Using this pattern, you don’t need to make changes to the application since the sidecar container already collects the necessary metrics through the health endpoint and sends it over to the server. If the server’s IP address, or type changes, we only need to change the implementation of the sidecar container. The application remains intact. The following figure demonstrates using the sidecar container (also called Ambassador or Envoy) to collect and push metrics:
As a bonus, this pattern also gives chance for exposing more metrics than the application does. This is possible because the sidecar container itself can expose additional data about the application performance; for example, the response latency, the number of failed requests and more.
TL;DR
- Being aware of how your application is behaving even before problems start to happen is not a new concept. The practice has been followed since the very old days of computing.
- Even in non-cloud-native environments, metrics must be stored outside the node that’s producing it for better visibility, correlation, and aggregation.
- In a microservices architecture, there are many challenges regarding log collection because of the many metric sources.

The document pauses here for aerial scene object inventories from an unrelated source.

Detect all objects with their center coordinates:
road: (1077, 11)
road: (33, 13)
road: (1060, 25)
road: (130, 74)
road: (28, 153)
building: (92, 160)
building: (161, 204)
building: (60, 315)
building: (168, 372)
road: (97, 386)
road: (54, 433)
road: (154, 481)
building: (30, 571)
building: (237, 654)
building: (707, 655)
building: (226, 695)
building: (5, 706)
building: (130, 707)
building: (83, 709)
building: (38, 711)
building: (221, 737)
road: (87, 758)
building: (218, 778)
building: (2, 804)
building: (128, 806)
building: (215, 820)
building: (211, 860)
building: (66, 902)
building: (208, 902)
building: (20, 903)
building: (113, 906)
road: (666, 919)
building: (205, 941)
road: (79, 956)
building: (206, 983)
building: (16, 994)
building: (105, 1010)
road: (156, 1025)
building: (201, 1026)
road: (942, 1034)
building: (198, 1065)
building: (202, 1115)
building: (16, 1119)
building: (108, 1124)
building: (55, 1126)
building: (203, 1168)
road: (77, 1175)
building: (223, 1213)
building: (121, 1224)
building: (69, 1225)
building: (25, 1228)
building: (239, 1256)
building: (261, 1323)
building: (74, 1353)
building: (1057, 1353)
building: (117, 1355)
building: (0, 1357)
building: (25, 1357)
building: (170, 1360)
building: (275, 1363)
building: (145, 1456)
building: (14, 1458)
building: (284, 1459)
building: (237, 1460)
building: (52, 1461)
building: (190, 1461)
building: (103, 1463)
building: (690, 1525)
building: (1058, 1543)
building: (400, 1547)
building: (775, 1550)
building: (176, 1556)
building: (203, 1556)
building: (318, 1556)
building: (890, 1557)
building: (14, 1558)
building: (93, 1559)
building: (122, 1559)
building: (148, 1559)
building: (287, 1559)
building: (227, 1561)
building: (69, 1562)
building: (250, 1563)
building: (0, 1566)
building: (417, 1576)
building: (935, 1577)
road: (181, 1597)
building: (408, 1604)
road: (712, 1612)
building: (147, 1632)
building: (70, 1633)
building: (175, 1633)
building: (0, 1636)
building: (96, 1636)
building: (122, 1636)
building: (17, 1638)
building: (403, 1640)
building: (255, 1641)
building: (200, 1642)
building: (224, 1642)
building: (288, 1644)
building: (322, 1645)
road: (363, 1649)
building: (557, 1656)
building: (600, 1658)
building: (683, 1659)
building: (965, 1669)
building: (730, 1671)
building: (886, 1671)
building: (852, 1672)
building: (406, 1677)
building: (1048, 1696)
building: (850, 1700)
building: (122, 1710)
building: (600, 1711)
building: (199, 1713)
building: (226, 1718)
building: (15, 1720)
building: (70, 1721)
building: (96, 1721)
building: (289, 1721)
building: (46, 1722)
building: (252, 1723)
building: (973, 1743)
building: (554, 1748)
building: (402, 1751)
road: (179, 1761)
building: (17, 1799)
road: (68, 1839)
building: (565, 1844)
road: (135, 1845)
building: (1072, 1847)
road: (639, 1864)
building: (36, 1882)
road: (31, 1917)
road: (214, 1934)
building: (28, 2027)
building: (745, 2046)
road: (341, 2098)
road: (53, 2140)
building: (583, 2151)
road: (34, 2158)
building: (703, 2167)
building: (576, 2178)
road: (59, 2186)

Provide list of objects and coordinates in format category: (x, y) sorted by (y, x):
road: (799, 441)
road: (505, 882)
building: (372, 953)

- Orchestration systems like Kubernetes have their own ways of dealing with multiple data sources. For example, using the -l argument, you can collect all the output of different pods under the same label.
- It’s much more efficient to broadcast logs to the standard output and standard error channels rather than writing them to local files. Later on, log-collection agents can deal with STDOUT and STDERR easily and more consistently across multiple operating systems/applications.
- When it comes to the metric collection, we basically have two ways of doing it in a cloud-native environment: pull-based and push-based.
- The pull-based method relies on the metric controller to discover and communicate with the appropriate service. It gets the metrics by hitting the health endpoint designated for this purpose.
- The push-based method depends on the service to determine the endpoint of the metrics server. To avoid adding overhead on the application, we use a sidecar container to collect and send the metrics to the server on the application’s behalf.